平成21年の歌舞伎座さよなら公演の一つであった名舞台を玉三郎が自ら監修した映画です。
ベートーヴェンでもうほかの感動が入らないくらいの私のキャパで、週末の京都行を控えて膝の調子がやっぱりそう簡単ではなく、昨日は家で京都のスケジュールを立てていました。私という体と頭のチームを引っ張っていくのは大変です。全く動けない時もあります。
それでも明日で最終回のシネマ歌舞伎は三島由紀夫作のおとぎ話を見てみたくなりスケジュールを組みなおして出かけました。明日のヨガを止めて、今日最初星岡に行こうと思っていたのを明日に変更、金曜日は旅行前で家の片づけや準備に充てることにしました。宿と切符を取ってしまった後での緊急事態宣言ではもう気を付けて行くしかありません。突然の発令で飲食業や旅行業者はまた混乱の中です。もっと前から見通しを立てて政策を実行できないものかと思います。
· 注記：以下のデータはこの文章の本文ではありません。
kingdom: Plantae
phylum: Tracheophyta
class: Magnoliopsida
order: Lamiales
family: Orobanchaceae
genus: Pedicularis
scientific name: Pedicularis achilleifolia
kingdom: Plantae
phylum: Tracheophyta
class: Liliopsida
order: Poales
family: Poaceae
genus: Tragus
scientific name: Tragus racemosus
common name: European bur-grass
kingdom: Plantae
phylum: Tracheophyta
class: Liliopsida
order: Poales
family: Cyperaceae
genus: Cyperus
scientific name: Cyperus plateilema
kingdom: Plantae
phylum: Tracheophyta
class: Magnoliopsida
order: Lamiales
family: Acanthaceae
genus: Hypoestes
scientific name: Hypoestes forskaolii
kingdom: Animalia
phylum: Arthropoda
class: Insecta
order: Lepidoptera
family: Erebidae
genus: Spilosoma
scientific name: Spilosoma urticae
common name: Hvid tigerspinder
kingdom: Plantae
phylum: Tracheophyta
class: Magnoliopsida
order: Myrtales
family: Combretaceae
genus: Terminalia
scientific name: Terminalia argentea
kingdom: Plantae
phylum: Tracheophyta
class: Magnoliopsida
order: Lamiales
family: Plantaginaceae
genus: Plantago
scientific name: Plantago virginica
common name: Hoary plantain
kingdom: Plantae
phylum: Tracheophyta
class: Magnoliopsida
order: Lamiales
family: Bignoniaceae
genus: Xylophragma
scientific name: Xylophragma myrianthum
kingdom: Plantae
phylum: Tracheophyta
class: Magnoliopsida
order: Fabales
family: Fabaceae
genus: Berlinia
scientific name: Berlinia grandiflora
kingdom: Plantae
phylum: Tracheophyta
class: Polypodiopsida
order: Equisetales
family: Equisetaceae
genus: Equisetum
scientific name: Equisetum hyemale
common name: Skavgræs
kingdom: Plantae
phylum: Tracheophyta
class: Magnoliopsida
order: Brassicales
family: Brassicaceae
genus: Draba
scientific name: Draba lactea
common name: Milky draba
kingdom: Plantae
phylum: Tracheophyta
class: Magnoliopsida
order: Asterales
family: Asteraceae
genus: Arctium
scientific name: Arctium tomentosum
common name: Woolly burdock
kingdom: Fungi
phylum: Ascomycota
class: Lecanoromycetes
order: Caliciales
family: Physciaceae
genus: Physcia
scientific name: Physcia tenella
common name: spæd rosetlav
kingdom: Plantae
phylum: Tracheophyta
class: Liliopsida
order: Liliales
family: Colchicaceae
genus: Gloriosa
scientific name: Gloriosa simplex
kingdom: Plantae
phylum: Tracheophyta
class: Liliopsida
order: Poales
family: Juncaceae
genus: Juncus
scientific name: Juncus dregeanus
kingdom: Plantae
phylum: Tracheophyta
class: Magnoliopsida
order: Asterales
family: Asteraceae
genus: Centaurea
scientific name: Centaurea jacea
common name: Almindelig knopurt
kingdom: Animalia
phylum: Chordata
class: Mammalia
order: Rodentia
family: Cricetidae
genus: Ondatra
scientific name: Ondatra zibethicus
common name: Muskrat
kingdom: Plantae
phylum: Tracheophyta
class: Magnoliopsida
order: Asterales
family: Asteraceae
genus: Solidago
先週の日曜日が最後だった根津美術館での茶道具展は行きそびれましたが、会期が長い東博の聖林寺十一面観音像は絶対見逃せません。
東劇まで行って、初めてのシネマ歌舞伎。今月と来月は歌舞伎座で玉三郎の公演がないので、歌舞伎勉強中の私にはちょうどいいツールです。
映画の最初に玉三郎さんのお話があり、三島由紀夫との出会いとか勘三郎さんとの演技について語っていました。まだ十代のころ、三島に見いだされていたのですね。この演目で又歌舞伎という演劇の幅広さを感じました。そしてとてもリアルな演技なのです。お化粧の下からその人がにじみ出ます。舞台だとわからない表情がはっきりわかり歌舞伎のものすごさを感じることになりました。そして中村勘三郎(先代)の素晴らしさ。そのチャーミングな人柄が出ているようにかわいいのです。亡くなられてだいぶ経ちますが、もっと早く歌舞伎の世界を知ればよかったなーと思いました。でもその頃は年に数回のコンサートにやっと行ける状態の看護と仕事で大変なころでした。すごい歌舞伎役者がいたものだと今さら遅いのですが、驚きました。
籠釣瓶花街酔醒(かごつるべさとのえいざめ)、刺青奇偶(いれずみちょうはん)、ふるあめりかに袖はぬらさじ など勘三郎と玉三郎、仁左衛門の出演するシネマ歌舞伎で見ることができるのでこれから先も楽しみです。
母が玉三郎って老けた役とかがいいって言っていたことがありました。「刺青奇偶」の病人役などもまた違った玉三郎を見ることができそうです。母は観劇とか全く無縁の人でしたが、老後は友人とよく都民劇場の演劇サークルでいろいろ見に行っていました。若い頃はほとんど遊ぶことなどない人でした。家にいた祖母は私がまだ小さい頃、一人でよく歌舞伎を観ていたそうです。母も最後はやっと自分のことができるようになったみたいだったと思い出されました。母とその友人は同じころ亡くなり、きっと天国で一緒に遊んでいることでしょうと親戚の方からお手紙をいただいたことがありました。
三島由紀夫がこんなピュアで楽しい世界を書ける人とは思いませんでした。涙が出るほど笑ったのは久しぶりでした。70過ぎて日本の古典芸能を観始めて、発見が多いのは、今まであまりにも知らなかったせい・・ 伸びしろがたくさんあるのも悪くないですね。
映画を見た後で、銀座麒麟で静かなランチ。
ずいぶん前に生まれ変わった交詢ビルの前です。
帰り道に家の近くで
高いところに赤い花をみつけ何かと思ってよく見たら百日紅で、もう夏なのかと思ったのは先週末だったかしら?
下の方にももうこんなに咲いていました。
暑い夏がまたやってきます。
イイギリの花がたくさん落ちていました。